Mühlbauer sehe unter dem Gesichtspunkt der aktuellen Bevölkerungszahlen auch keinen Handlungsbedarf zur Aufgabe von Standorten. „Wohnortnahe Krankenversorgung – gerade im ländlichen Raum – ist auch unter dem Gesichtspunkt des demokratischen Wandels ein Qualitätsmerkmal“, mahnt die Abgeordnete. Gerade die beiden Kliniken in Arnstadt und Ilmenau seien an ihr unmittelbares Umland gut angebunden und bestens ausgestattet, was nicht zuletzt den Investitionen von weit über 120 Millionen Euro in den letzten Jahren zuzurechnen ist – auch aus den Budgets der Krankenkassen. „Die Fahrtzeiten zum nächsten Klinikum aber zum alleinigen Maßstab zu erheben, ist dagegen fachlich vollkommen neben der Spur“, so Mühlbauer. Sie werbe dafür, aufgewandte öffentliche Investitionen auch nachhaltig zu nutzen sowie die Leistungsfähigkeit und Wirtschaftlichkeit in den Vordergrund zu stellen. So weiß Mühlbauer auch als Aufsichtsratsmitglied der Ilm-Kreis-Kliniken, dass das kommunale Unternehmen schwarze Zahlen schreibe.

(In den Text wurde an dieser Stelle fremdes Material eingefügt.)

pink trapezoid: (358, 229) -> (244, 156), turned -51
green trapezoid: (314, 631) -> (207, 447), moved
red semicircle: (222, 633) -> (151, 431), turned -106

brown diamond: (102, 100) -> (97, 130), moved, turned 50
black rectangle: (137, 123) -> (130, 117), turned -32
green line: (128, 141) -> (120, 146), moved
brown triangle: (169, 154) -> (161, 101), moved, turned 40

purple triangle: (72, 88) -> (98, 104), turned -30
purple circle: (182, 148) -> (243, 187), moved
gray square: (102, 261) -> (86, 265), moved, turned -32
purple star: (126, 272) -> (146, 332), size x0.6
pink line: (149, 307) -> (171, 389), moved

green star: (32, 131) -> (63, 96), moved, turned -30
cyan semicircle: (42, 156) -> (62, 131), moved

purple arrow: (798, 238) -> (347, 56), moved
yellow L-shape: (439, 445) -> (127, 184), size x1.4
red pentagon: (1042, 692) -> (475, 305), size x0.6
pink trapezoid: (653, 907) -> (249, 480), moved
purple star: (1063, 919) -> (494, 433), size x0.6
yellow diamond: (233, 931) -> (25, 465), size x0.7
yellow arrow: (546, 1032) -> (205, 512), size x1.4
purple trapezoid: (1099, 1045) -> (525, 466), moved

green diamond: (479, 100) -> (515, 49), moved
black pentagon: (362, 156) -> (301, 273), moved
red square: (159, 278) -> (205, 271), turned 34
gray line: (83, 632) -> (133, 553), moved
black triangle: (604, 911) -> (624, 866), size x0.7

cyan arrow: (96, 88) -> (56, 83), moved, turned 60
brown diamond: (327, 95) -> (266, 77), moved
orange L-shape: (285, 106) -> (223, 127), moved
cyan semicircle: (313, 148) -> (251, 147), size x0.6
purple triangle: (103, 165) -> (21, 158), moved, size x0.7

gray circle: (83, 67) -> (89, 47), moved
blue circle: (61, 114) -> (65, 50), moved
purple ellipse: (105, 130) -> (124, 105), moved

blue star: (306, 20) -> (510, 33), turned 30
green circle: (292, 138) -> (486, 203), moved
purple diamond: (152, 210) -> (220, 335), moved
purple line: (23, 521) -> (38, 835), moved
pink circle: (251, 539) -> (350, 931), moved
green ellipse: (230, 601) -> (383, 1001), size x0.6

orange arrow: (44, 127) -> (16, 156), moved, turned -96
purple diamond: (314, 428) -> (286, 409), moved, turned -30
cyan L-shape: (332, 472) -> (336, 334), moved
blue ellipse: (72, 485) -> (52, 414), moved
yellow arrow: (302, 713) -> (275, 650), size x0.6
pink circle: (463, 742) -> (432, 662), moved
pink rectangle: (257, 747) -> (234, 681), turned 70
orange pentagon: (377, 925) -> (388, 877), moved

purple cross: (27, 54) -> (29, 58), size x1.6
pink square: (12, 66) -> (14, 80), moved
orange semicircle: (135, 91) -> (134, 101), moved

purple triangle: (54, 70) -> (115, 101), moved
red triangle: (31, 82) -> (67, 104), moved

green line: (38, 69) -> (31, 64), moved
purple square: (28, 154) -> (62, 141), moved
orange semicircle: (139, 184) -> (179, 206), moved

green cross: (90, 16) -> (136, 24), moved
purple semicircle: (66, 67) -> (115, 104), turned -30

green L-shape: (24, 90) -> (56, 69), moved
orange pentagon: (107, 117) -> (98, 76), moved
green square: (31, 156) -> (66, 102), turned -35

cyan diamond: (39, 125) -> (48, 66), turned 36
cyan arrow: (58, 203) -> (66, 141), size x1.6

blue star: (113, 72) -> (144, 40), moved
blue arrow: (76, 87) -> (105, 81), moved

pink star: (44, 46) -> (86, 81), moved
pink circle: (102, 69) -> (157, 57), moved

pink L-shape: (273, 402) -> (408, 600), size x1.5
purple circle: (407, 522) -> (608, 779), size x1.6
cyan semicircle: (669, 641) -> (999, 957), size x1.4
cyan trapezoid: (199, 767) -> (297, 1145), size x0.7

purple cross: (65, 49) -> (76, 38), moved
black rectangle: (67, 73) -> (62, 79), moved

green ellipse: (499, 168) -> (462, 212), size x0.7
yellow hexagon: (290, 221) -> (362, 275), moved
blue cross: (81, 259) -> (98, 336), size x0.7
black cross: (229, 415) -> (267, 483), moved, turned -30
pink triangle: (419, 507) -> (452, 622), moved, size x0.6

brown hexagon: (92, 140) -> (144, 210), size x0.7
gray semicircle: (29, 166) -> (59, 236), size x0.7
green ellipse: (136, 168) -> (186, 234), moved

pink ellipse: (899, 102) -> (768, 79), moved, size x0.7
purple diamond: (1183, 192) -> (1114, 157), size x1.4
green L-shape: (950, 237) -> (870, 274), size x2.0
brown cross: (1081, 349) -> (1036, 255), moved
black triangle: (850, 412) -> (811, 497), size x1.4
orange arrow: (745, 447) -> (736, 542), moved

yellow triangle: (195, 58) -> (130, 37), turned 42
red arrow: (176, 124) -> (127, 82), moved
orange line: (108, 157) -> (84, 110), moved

Die Sozialdemokratin erinnere die gesetzlichen Krankenkassen daran, dass auch sie ein Teil der öffentlichen Daseinsvorsorge sind. „Gerade als öffentlich-rechtlicher Aufgabenträger tun auch die Ersatzkassen gut daran, sich am öffentlichen Wohl zu orientieren“, so Mühlbauer.